Elsie’s Sliammon narratives are presented in sets of five lines. A set usually corresponds to a sentence in English, or to a phrase or a “passage” that is separated by a pause. I hope that those who are not familiar with the technical terms employed in the third line will still review the fourth and fifth lines of each set to get an understanding of the scope of the differences between the Sliammon and English languages.
Here is a passage from one of the narratives:
|1. [hʌhkʷɑʔɩːtʼᶿʌč nɛʔkʷ ʔɑsqʼ]|
|2. hə-hkʷ-ayʼ-itʼᶿa ‿č||niʔ||kʷ‿ ʔasqʼ|
|3. impf-hang-lig-clothes ‿1sg.indc.sbj||be.there||det‿ outside|
|4. hanging.clothes ‿I||be.there||outside|
|5. ‘I was hanging clothes outside.’|
Line 1 is the Sliammon language transcribed as Elsie pronounced it in the recording. This is called “phonetic transcription” and is placed between brackets ([...]). Sliammon is written this way by some community members who have received some training in phonetic symbols. Sliammon words appearing in the English-language chapters of the book are phonetically transcribed.

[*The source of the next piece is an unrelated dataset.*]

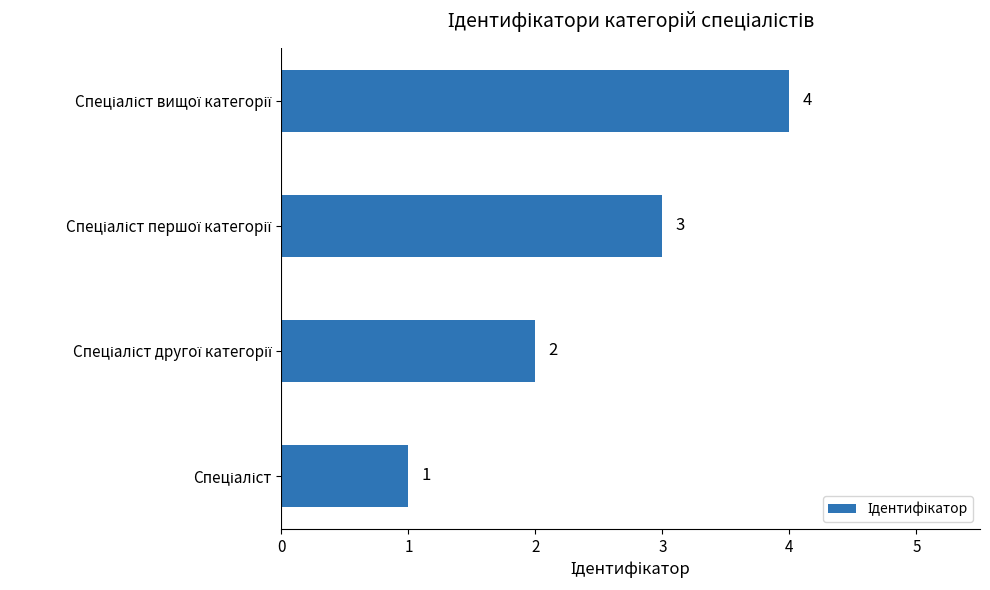

What is the maximum value shown in the chart?

4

Line 2 is an analyzed line representing Line 1 in an “abstracted” spelling (for example, [nɛʔ] is written niʔ) called “phonemic transcription.” Linguists use this notation because certain patterns and rules emerge only by abstracting away from actual pronunciation. Words are separated into meaningful segments (roots, prefixes, and suffixes – called morphemes) by hyphens. (For example, the English word “unfriendliness” would be separated into “un-friend-li-ness”: “un-” is a prefix, “friend” is the root, and “-li” and “-ness” are suffixes.) The pieces with an underhook (“‿č” and “kʷ‿”) are those that usually do not occur on their own but must be pronounced as one group with the preceding or the following words. (They are called “clitics” in linguistics.)
Line 3 is for labelling (or glossing) each of the segmented pieces in Line 2. So, for example, in “hə-hkʷ-ayʼ-itʼᶿa ‿č,” “hə-” indicates an ongoing act (imperfective aspect); “hkʷ” (the base form is “həkʷ” but the vowel is dropped here) means “hang,” and it is the root of this word; “-ayʼ” is a suffix that connects the following suffix to the root; “-itʼᶿa” is a suffix that means “clothes”; and finally, “‿č” indicates that the subject is “I” (the first person singular).
Line 4 is more or less a word-for-word translation, provided in this book especially for non-linguists to get the gist of the Sliammon language. Note that one word in Sliammon often corresponds with more than one word in English. In such cases, the English words are connected with a period. Thus, “hə-hkʷ-ayʼ-itʼᶿa ‿č” is translated in this line as “hanging.clothes ‿I.”
Line 5 is a free translation in English, enclosed between single quotation marks (‘...’), corresponding to Lines 1 and 2 in Sliammon. The translations from Sliammon may not always be eloquently written in English because they are intended to reflect the Sliammon wording and phrasing as much as possible. It is worth mentioning that literary conventions vary widely from language to language; what may sound articulate or eloquent in English may not always sound the same in Sliammon and vice versa.